_Data for this exercise_.
============================================================

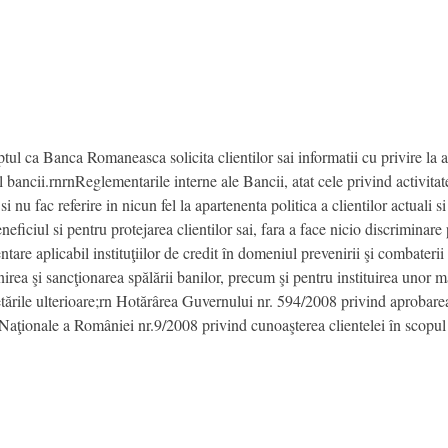
tul ca Banca Romaneasca solicita clientilor sai informatii cu privire la ap
bancii.rnrnReglementarile interne ale Bancii, atat cele privind activitatea
i nu fac referire in nicun fel la apartenenta politica a clientilor actual
neficiul si pentru protejarea clientilor sai, fara a face nicio discriminar
ntare aplicabil instituţiilor de credit în domeniul prevenirii şi combaterii 
rea şi sancţionarea spălării banilor, precum şi pentru instituirea unor m
etările ulterioare;rn Hotărârea Guvernului nr. 594/2008 privind aprobar
aţionale a României nr.9/2008 privind cunoaşterea clientelei în scopul pre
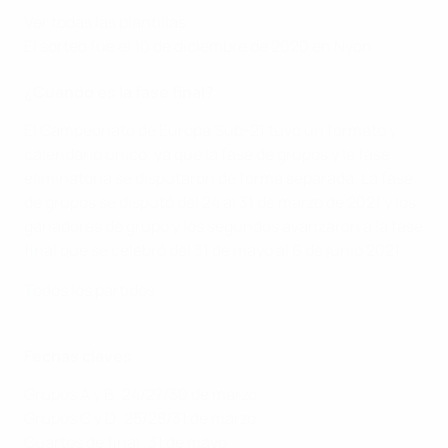
Ver todas las plantillas
El sorteo fue el 10 de diciembre de 2020 en Nyon.
¿Cuándo es la fase final?
El Campeonato de Europa Sub-21 tuvo un formato y
calendario único, ya que la fase de grupos y la fase
eliminatoria se disputaron de forma separada. La fase
de grupos se disputó del 24 al 31 de marzo de 2021 y los
ganadores de grupo y los segundos avanzaron a la fase
final que se celebró del 31 de mayo al 6 de junio 2021.
Todos los partidos
Fechas claves
Grupos A y B: 24/27/30 de marzo
Grupos C y D: 25/28/31 de marzo
Cuartos de final: 31 de mayo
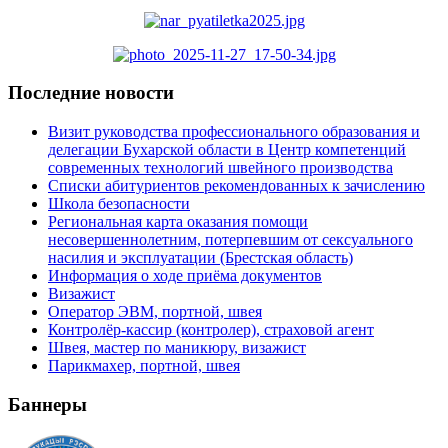
Последние новости
Визит руководства профессионального образования и
делегации Бухарской области в Центр компетенций
современных технологий швейного производства
Списки абитуриентов рекомендованных к зачислению
Школа безопасности
Региональная карта оказания помощи
несовершеннолетним, потерпевшим от сексуального
насилия и эксплуатации (Брестская область)
Информация о ходе приёма документов
Визажист
Оператор ЭВМ, портной, швея
Контролёр-кассир (контролер), страховой агент
Швея, мастер по маникюру, визажист
Парикмахер, портной, швея
Баннеры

============================================================

_Work instruction_.
In the entries above, restate word for word the lines between the one holding "Ver todas las plantillas" and the one holding "final que se", inclusive, and nothing besides.

_Written answer_.
Ver todas las plantillas
El sorteo fue el 10 de diciembre de 2020 en Nyon.
¿Cuándo es la fase final?
El Campeonato de Europa Sub-21 tuvo un formato y
calendario único, ya que la fase de grupos y la fase
eliminatoria se disputaron de forma separada. La fase
de grupos se disputó del 24 al 31 de marzo de 2021 y los
ganadores de grupo y los segundos avanzaron a la fase
final que se celebró del 31 de mayo al 6 de junio 2021.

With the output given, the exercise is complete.